C’est également chez les Verdurin que le narrateur rencontre Albertine, une des « jeunes filles en fleurs » de la plage de Balbec. Bref, c’est le salon où les amours naissent.

6) Proust est assistant bibliothécaire non rémunéré à la bibliothèque Mazarine (place de l’Institut) à partir de juin 1895. Son activité principale consiste à effectuer des demandes de congé. En 1896, il ne s’y montre qu’une fois, pour offrir Les Plaisirs et les jours à ses collègues ! La bibliothèque obtient qu’il démissionne en 1900.

7) 17 quai Malaquais se trouve encore l’hôtel Chimay, que M. de Charlus prétend avoir habité et qu’occupe l’école des Beaux-Arts.

8) Robert Proust habite 136 boulevard Saint-Germain.

9) Le siège des éditions de la Nouvelle Revue Française se trouve 35 et 37 rue Madame lorsque, pendant la Première guerre, elles reprennent la publication de la Recherche commencée à compte d’auteur chez Grasset.
Fin 1912-début 1913, André Gide pour la NRF ainsi que les éditeurs Fasquelle et Ollendorf ont en effet refusé le manuscrit de Du côté de chez Swann.

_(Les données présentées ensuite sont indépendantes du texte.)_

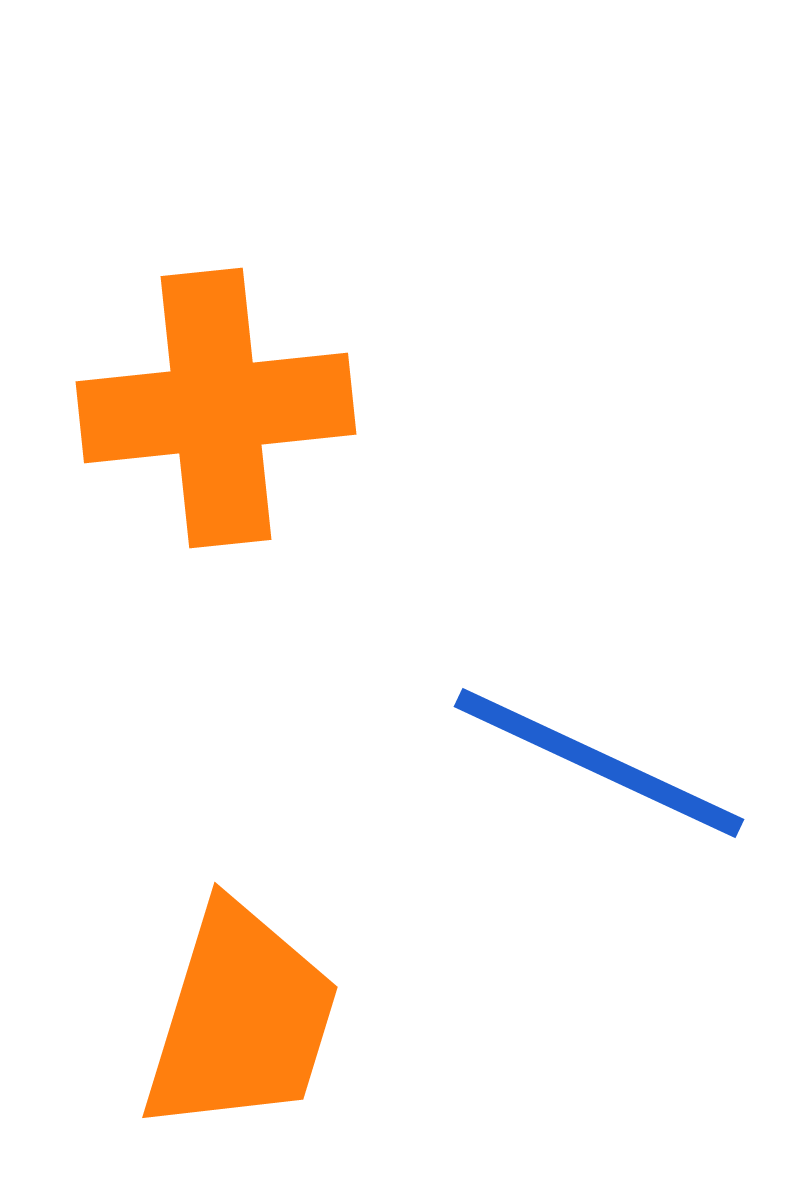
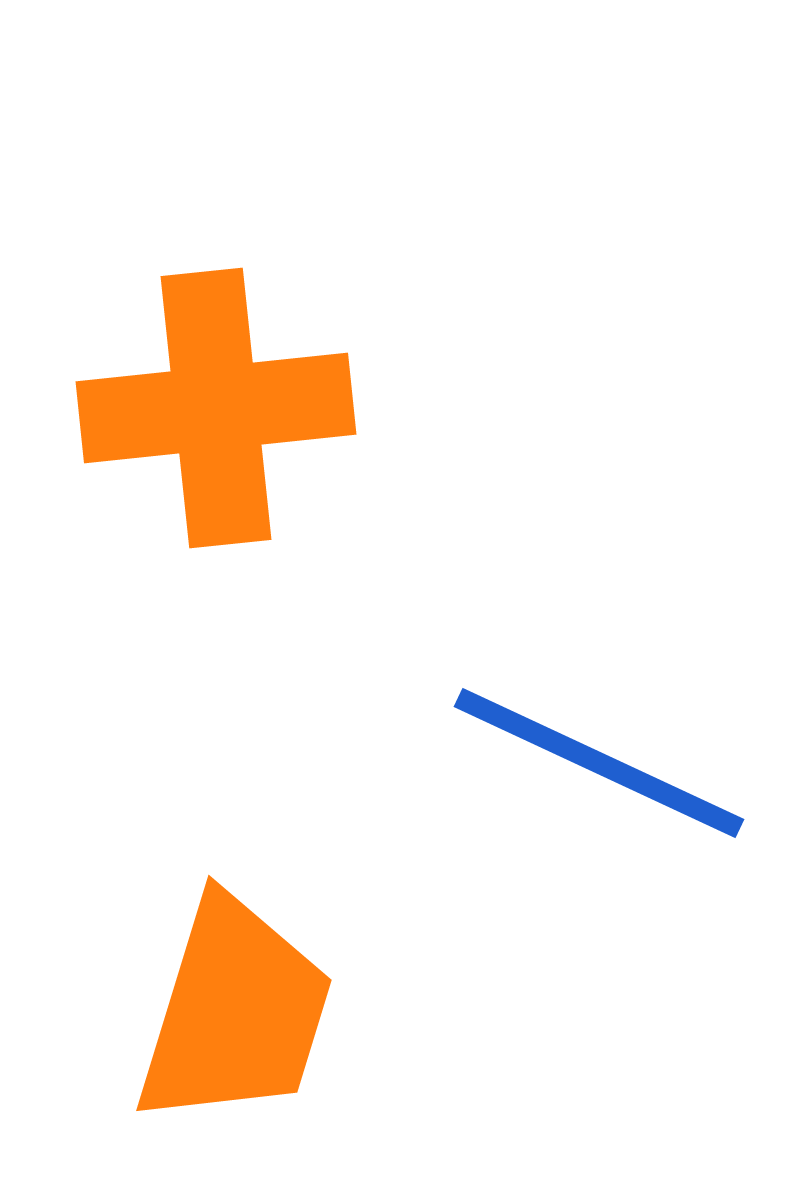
orange trapezoid: moved 6 px left, 7 px up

Proust a alors décidé de financer lui-même une édition de son premier roman chez Grasset. Revenant sur l’erreur de 1912 – Gide s’excusant d’avoir mal lu le manuscrit, trompé par la réputation d’écrivain mondain de son auteur –, la NRF fait ensuite paraître des extraits de la suite de la Recherche. Ses éditions reprennent à partir de 1919 la publication de l’ensemble de l’œuvre, profitant de la fermeture pendant la guerre des éditions Grasset qui, par ailleurs, ont généreusement accepté de leur céder Du côté de chez Swann. Proust obtient de Gaston Gallimard des droits d’auteurs faramineux : 18 % sur les trois mille premiers exemplaires vendus, 21 % sur les suivants !

10) Le pâtissier Blanche de la Recherche tient boutique 196 boulevard Saint-Germain.

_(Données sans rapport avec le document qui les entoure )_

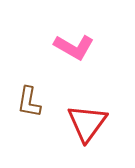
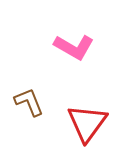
brown L-shape: rotated 148 degrees clockwise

11) Toujours dans le roman, les Cottard demeurent 43 rue du Bac.

12) Le 240 boulevard Saint-Germain est, avec le 2 rue Rabelais, une adresse du Jockey Club que fréquentent les personnages de la Recherche.

13) Robert de Montesquiou naît à l’hôtel de Béthune, 60 rue de Varenne. Nous sommes ici dans le faubourg Saint-Germain au sens strict : le quartier aristocratique conservateur et renfermé que l’on peut délimiter, entre 1890 et 1910, par les rues de Lille, de Constantine, de Babylone et Bonaparte. Dans la Recherche, le prince de Guermantes habite également rue de Varenne, d’autres Guermantes et les Chaussepierre rue de la Chaise, un cousin de la duchesse de Guermantes rue Vaneau, un Courvoisier rue de Grenelle, etc.

14) Proust fréquente au milieu des années 1890 les « jeudis » d’Alphonse Daudet, 31 rue de Bellechasse. Il participe en particulier au banquet de 300 personnes organisé le 1er mars 1894 en l’honneur d’Edmond de Goncourt. Lucien, fils d’Alphonse et frère de Léon, est un compagnon privilégié de Proust, sans que leur relation soit aussi intime qu’avec Reynaldo Hahn.

15) Le bel hôtel construit en 1863 pour les Montesquiou-Ferensac, demeure de Robert de Montesquiou, s’élève toujours au 41 quai d’Orsay, face à la Seine. C’est aujourd’hui le siège de l’association des maires de France. On y voit encore un M orner la plupart des fenêtres.